* **Selected text**

_ _ _

# started a new post about peoples delivery of their extremes (:



## Dereks-Dragons (Jul 18, 2011)

okay so howe many people were told they will arrive wed.?? bobby called me a few minutes ago an told me over phone my tracking number, i just tracked him and says he will be here by 12 noon tommorrow. not sure if you guys can see it since it was my tracking number but why not give it a try, heres a link to the tracking info for My tegu 

https://trkcnfrm2.smi.usps.com/PTSInternetWeb/InterLabelInquiry.do


----------



## Draco D Tegu (Jul 18, 2011)

Very cool, but a couple of things, one that link won't work without a tracking number to enter. And 2, when it arrives to your destination, do you REALLY want everyone to see where you live? Just a thought that you might not have thought of, especially these days cuz ya never know who's out there.


----------



## Dereks-Dragons (Jul 18, 2011)

thanks... NEVER even thought of that  good thing it doesnt work then


----------



## adam1120 (Jul 18, 2011)

they dont update that soon everytime i ordered something the order comes and then like 2 hrs later they post its there. youll get a call before it comes if you kept it at your p.o box for hold.


----------



## Dereks-Dragons (Jul 18, 2011)

I dont have a P.O box. im not sure how bobby did it if he will be delivered to my door or if he will be help at the post office but if he is help at the post office i will probably have to call my grandma to bring me to town to get him because nobody else is going ot be home.


----------



## Dirtydmc (Jul 18, 2011)

Draco D Tegu said:


> Very cool, but a couple of things, one that link won't work without a tracking number to enter. And 2, when it arrives to your destination, do you REALLY want everyone to see where you live? Just a thought that you might not have thought of, especially these days cuz ya never know who's out there.



that's right. Cuz now I know. Better lock the doors and keep your garbage cans inside.


----------



## Dereks-Dragons (Jul 18, 2011)

u dont have my adress  btw i rele hope your kidding...


----------



## Dirtydmc (Jul 18, 2011)

So jelous.


----------



## reptastic (Jul 18, 2011)

_ _ _

* **Written exercise A**
Please write out the passage of the tegu delivery thread from "I dont have" to "ot be home.", copying it word for word.
* **Written exercise B**
Tell whether each statement agrees with the tegu delivery thread, answering yes or no and quoting the words that decide it: (i) the tracking link works without a tracking number; (ii) Dereks-Dragons has a P.O. box; (iii) Bobby gave Dereks-Dragons the tracking number over the phone.

* **Dataset entries**
_ _ _

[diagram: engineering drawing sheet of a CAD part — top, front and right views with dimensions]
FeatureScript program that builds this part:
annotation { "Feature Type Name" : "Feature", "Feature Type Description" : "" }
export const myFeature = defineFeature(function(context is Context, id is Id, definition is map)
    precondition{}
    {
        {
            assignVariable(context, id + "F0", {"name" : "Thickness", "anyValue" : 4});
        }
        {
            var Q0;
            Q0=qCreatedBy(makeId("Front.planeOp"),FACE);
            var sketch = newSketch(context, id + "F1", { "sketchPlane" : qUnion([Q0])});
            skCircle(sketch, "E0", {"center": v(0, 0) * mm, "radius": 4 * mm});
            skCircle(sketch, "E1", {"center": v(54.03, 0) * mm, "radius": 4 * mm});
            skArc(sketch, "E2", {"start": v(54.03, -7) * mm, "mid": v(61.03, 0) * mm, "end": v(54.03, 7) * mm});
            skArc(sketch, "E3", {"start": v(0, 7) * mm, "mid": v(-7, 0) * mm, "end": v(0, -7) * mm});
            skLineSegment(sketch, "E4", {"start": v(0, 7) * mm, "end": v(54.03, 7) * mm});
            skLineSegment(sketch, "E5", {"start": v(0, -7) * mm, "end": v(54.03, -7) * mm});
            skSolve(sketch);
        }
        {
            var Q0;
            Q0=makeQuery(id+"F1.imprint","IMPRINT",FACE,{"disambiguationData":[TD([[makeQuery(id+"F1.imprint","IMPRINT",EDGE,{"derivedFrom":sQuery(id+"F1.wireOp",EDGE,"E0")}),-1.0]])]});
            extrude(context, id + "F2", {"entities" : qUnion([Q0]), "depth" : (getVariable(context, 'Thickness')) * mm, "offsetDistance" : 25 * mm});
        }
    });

_ _ _

* **Problem solution A**
I dont have a P.O box. im not sure how bobby did it if he will be delivered to my door or if he will be help at the post office but if he is help at the post office i will probably have to call my grandma to bring me to town to get him because nobody else is going ot be home.

* **Problem solution B**
(i) No: "that link won't work without a tracking number to enter."
(ii) No: "I dont have a P.O box."
(iii) Yes: "bobby called me a few minutes ago an told me over phone my tracking number."